Erastus Dow Palmer's 'The White Captive', statue of nude woman standing

I’m still working up to reviewing Donna Dennis’ Licentious Gotham: Erotic Publishing and its Prosecution in Nineteenth-Century New York (Harvard University Press, 2009), but I want to post something on a sculpture mentioned in the book called The White Captive by Erastus Dow Palmer.

It portrays a youthful female figure who has been abducted from her sleep and held captive by savage Indians. Hands bound, and stripped of a nightgown hanging from a tree trunk, she turns her head away from the terror, and clenches her left fist, in defiance of imminent harm. Palmer avoided the often cold appearance of Italianate Neoclassical sculpture, in part by using for his model a local girl. He was particularly commended for his use of a “thoroughly American” subject that makes a conscious allusion to the endless skirmishes between Native Americans and white pioneers. It is these naturalistic and individualizing qualities that have, down through the years, earned such praise for Palmer’s sculpture.

According to this article, it was based on Hiram Power’s Greek Slave (previously discussed). True or not, there are definitely similarities in composition and posture. The main difference is that in The White Captive, the woman has her left arm behind her body, fist clenched in defiance. Like Power’s work, this was publicly exhibited to men, women and children.

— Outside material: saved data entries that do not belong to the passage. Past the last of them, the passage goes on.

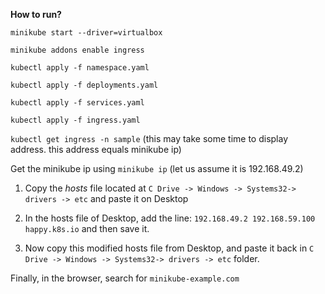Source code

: **How to run?**

`minikube start --driver=virtualbox`

`minikube addons enable ingress`

`kubectl apply -f namespace.yaml`

`kubectl apply -f deployments.yaml`

`kubectl apply -f services.yaml`

`kubectl apply -f ingress.yaml`

`kubectl get ingress -n sample` (this may take some time to display address. this address equals minikube ip)

Get the minikube ip using `minikube ip` (let us assume it is 192.168.49.2)

1. Copy the *hosts* file located at `C Drive -> Windows -> Systems32-> drivers -> etc` and paste it on Desktop

2. In  the hosts file of Desktop, add the line:
`192.168.49.2 192.168.59.100 happy.k8s.io` and then save it.

3. Now copy this modified hosts file from Desktop, and paste it back in `C Drive -> Windows -> Systems32-> drivers -> etc` folder.


Finally, in the browser, search for `minikube-example.com`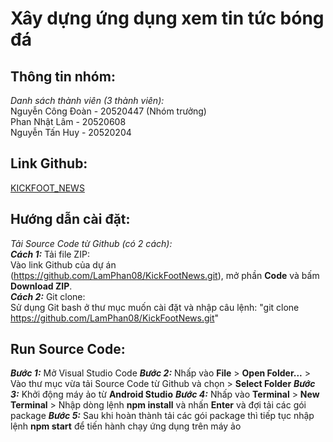 # Xây dựng ứng dụng xem tin tức bóng đá
## Thông tin nhóm:  
*Danh sách thành viên (3 thành viên):*  
Nguyễn Công Đoàn - 20520447 (Nhóm trưởng)  
Phan Nhật Lâm - 20520608  
Nguyễn Tấn Huy - 20520204   
## Link Github:  
[KICKFOOT_NEWS](https://github.com/LamPhan08/KickFootNews.git)
## Hướng dẫn cài đặt:
*Tải Source Code từ Github (có 2 cách):*   
***Cách 1:*** Tải file ZIP:  
Vào link Github của dự án (https://github.com/LamPhan08/KickFootNews.git), mở phần **Code** và bấm **Download ZIP**.  
***Cách 2:*** Git clone:  
Sử dụng Git bash ở thư mục muốn cài đặt và nhập câu lệnh: "git clone https://github.com/LamPhan08/KickFootNews.git"
## Run Source Code:   
***Bước 1:*** Mở Visual Studio Code 
***Bước 2:*** Nhấp vào **File** > **Open Folder...** > Vào thư mục vừa tải Source Code từ Github và chọn > **Select Folder**
***Bước 3:*** Khởi động máy ảo từ **Android Studio**
***Bước 4:*** Nhấp vào **Terminal** > **New Terminal** > Nhập dòng lệnh **npm install** và nhấn **Enter** và đợi tải các gói package
***Bước 5:*** Sau khi hoàn thành tải các gói package thì tiếp tục nhập lệnh **npm start** để tiến hành chạy ứng dụng trên máy ảo

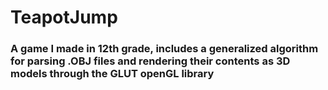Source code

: # TeapotJump

### A game I made in 12th grade, includes a generalized algorithm for parsing .OBJ files and rendering their contents as 3D models through the GLUT openGL library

What’s interesting here is that two different artists used a very similar image, a nude woman in distress, to address two different conflicts, i.e. Greece’s rebellion against Turkey and the various battles between Americans and First Nations peoples in the West. The latter conflict was also reflected in the captivity narrative genre. These, in turn, are related to the “held captive by Catholics” stories: virtue in distress from a threatening Other population.

As discussed previously, this kind of imagery is used in a wide variety of contexts and to refer to a wide variety of real-world conflicts. It is thus hardly surprising that these images percolated through the collective subconscious, via the Anna Freud process described earlier.